An Arizona utility regulator is pressuring his colleagues to alter the state's implementation of the Public Utility Regulatory Policy Act (PURPA), arguing Arizona could miss out on $500 million in solar development without action on the federal law.
Commissioner Andy Tobin last week wrote to Arizona Corporation Commission Chairman Bob Burns asking him to put a PURPA reform item on this month's open meeting agenda. Burns declined, though an internal planning document shows he considered including the item late last month.
Tobin's proposal would establish a 15-year contract term for qualifying facilities under PURPA, which he says would spur investment in solar facilities before federal tax credits decrease at the end of the year. The ACC monthly meeting is scheduled for Tuesday and Wednesday.
Tobin's letter to Burns illustrates ongoing debate in Arizona over how to implement PURPA, a 1978 law that directs utilities to buy power from qualifying renewable energy facilities.
In December, the ACC regulators called for hearings on how to set contract terms for PURPA resources, which are left up to state commissions under the law. The next month, an administrative law judge set Nov. 13, 2019, as the first day for those hearings.
The schedule drew opposition from Tobin, who argued that solar developers would drop their projects or move them to other states if they are forced to wait nearly a year for contract clarifications. At the end of 2019, the federal investment tax credit for solar resources will drop from 30% to 26%, making the timing of the proceeding significant.
To accelerate the process, Tobin wants the ACC to set short-term contract rules for PURPA projects that can be deployed before the Nov. 2019 hearing. Under his proposal, PURPA resources sited this year would receive 15-year contracts — a term likely long enough to incentivize solar investment.
Last month, Burns placed Tobin's PURPA proposal on the ACC open meeting schedule, but removed it shortly before the meeting without explanation.
In response, Tobin requested that Burns — who controls the ACC agenda — place his PURPA proposal on the docket for this week's open meeting. But after apparent consideration, Burns declined, not listing the item on the official agenda.
An internal planning document for the meeting obtained by Utility Dive shows that Burns considered scheduling debate on Tobin's resolution, listing it as item no. 25 in a draft agenda dated Feb. 27. The document was shared by a source who requested anonymity because they were not authorized to release it publicly.
A spokesperson for Burns' office confirmed the authenticity of the planning document, but declined to comment on it or the PURPA issue.
In response to the exclusion of his resolution, Tobin wrote to Burns last week asking him to place the item on the agenda.
"The Commission's ability to have these kinds of expedient and open discussions ... seems to be restricted," he wrote. "While our Utilities Division has advised the Chairman in the past that 'Staff's goal is not to stop the commissioners from having a dialogue,' the Commission has failed to have the open dialogue in public regarding the Commission's 1981 [PURPA] Policy or any pending [PURPA resolution]."

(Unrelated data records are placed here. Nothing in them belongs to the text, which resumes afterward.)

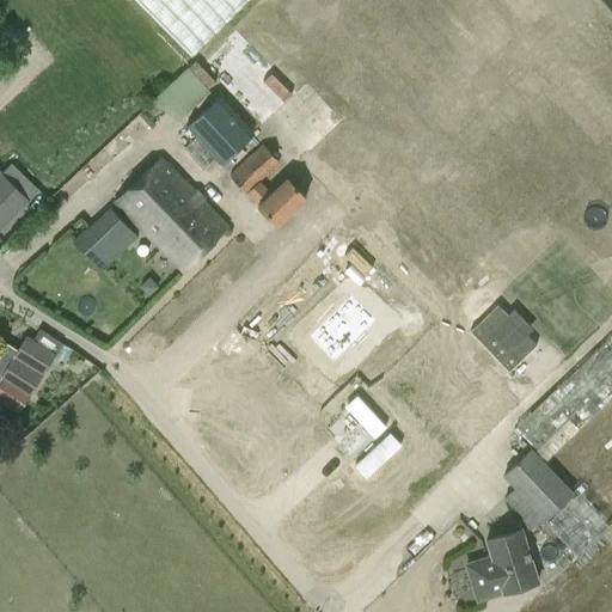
[(133,0),(190,57),(248,0),(133,0)]
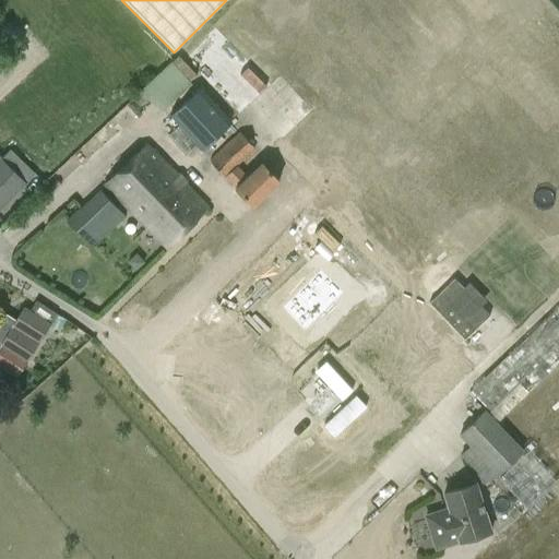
[(217,23),(185,56),(244,116),(276,84),(217,23)]
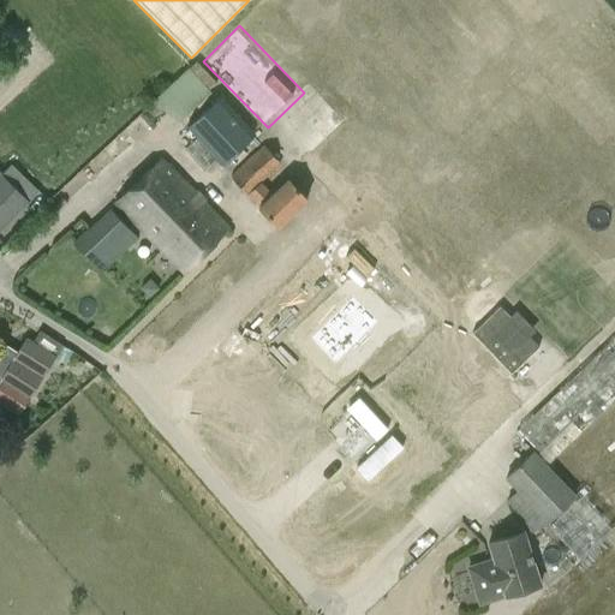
[(157,99),(179,120),(212,87),(191,66),(157,99)]
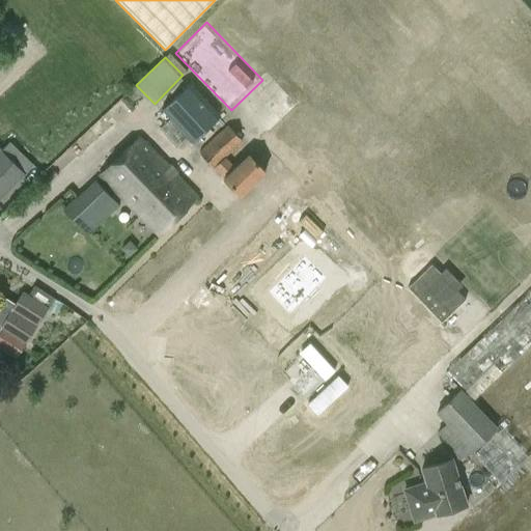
[(219,116),(190,84),(162,112),(190,143),(219,116)]
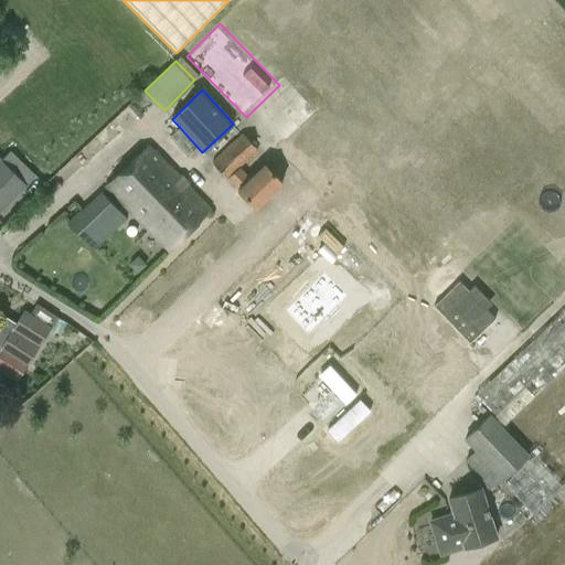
[(212,164),(255,210),(281,183),(264,166),(248,180),(237,168),(255,150),(242,137),(212,164)]
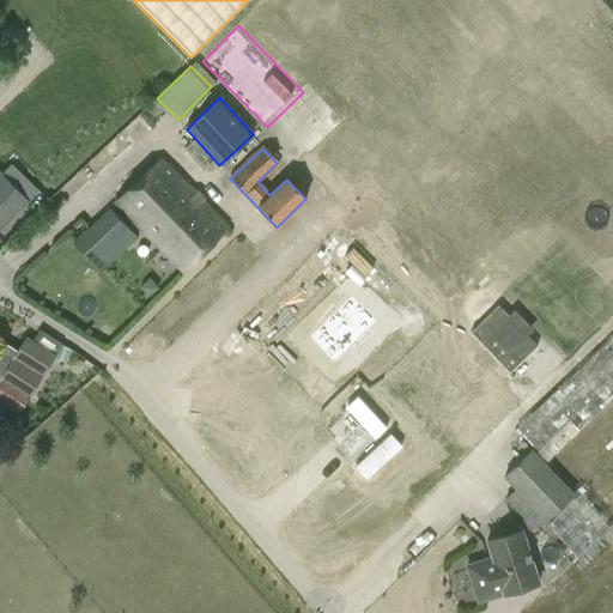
[(114,202),(182,272),(226,229),(159,159),(114,202)]
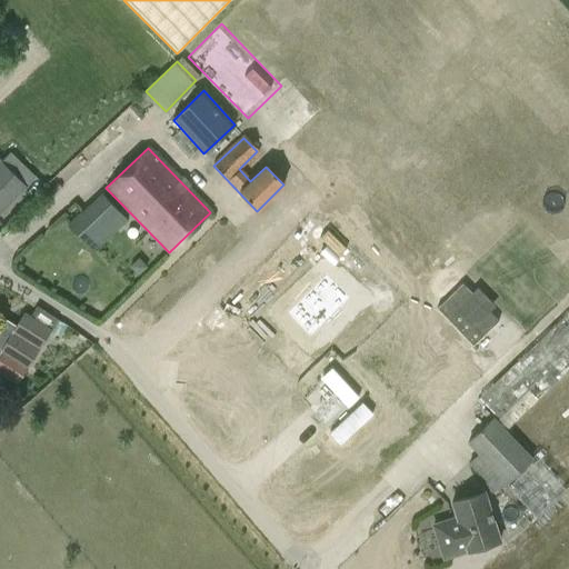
[(0,212),(26,188),(0,162),(0,212)]
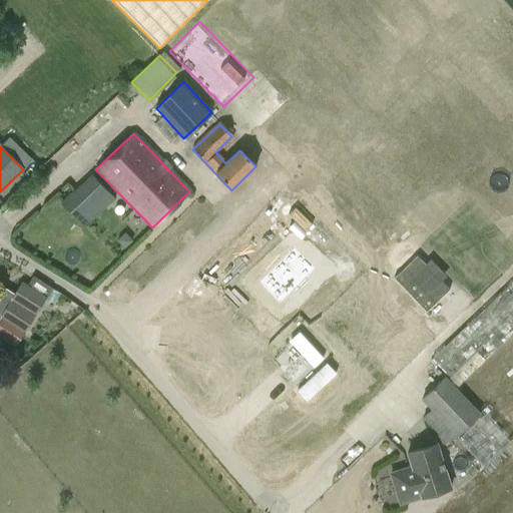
[(113,198),(90,174),(60,202),(84,227),(113,198)]
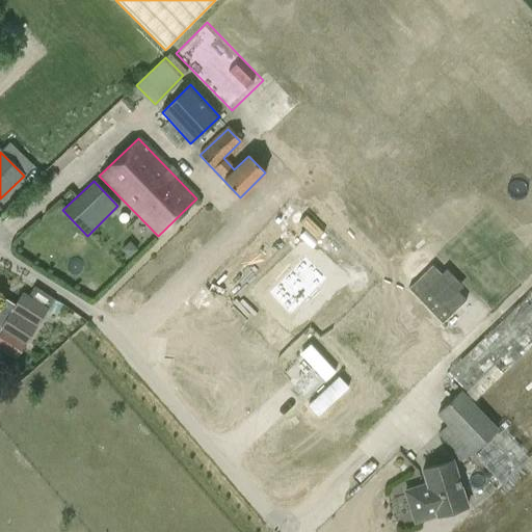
[(325,282),(304,260),(267,295),(288,318),(325,282)]
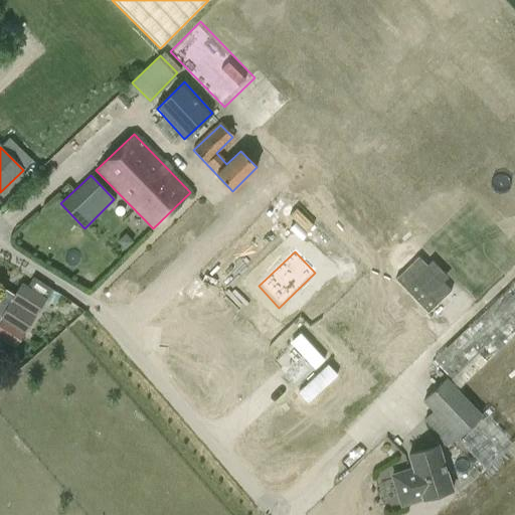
[(419,253),(396,276),(430,310),(453,287),(419,253)]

Utilities like Arizona Public Service and Tucson Electric Power argue they can site renewable energy more cost effectively on their own than through PURPA, which mandates that qualifying facilities be paid the utility's avoided cost for other generation. Tobin's letter emphasizes that his 15-year contract proposal would only apply to facilities built this year, and the ACC could reshape those contract provisions in the future.
"It is entirely possible, for example, that the Commission could find that the intent of the 1981 [PURPA] Policy requires 15-year contract terms, but also find that contract terms for TEP of 5 years, for UNS of 2 years, and for APS of 10 years are reasonable exceptions to the 1981 Policy, based on the individual evidence each utility presents in its respective proceedings," Tobin wrote.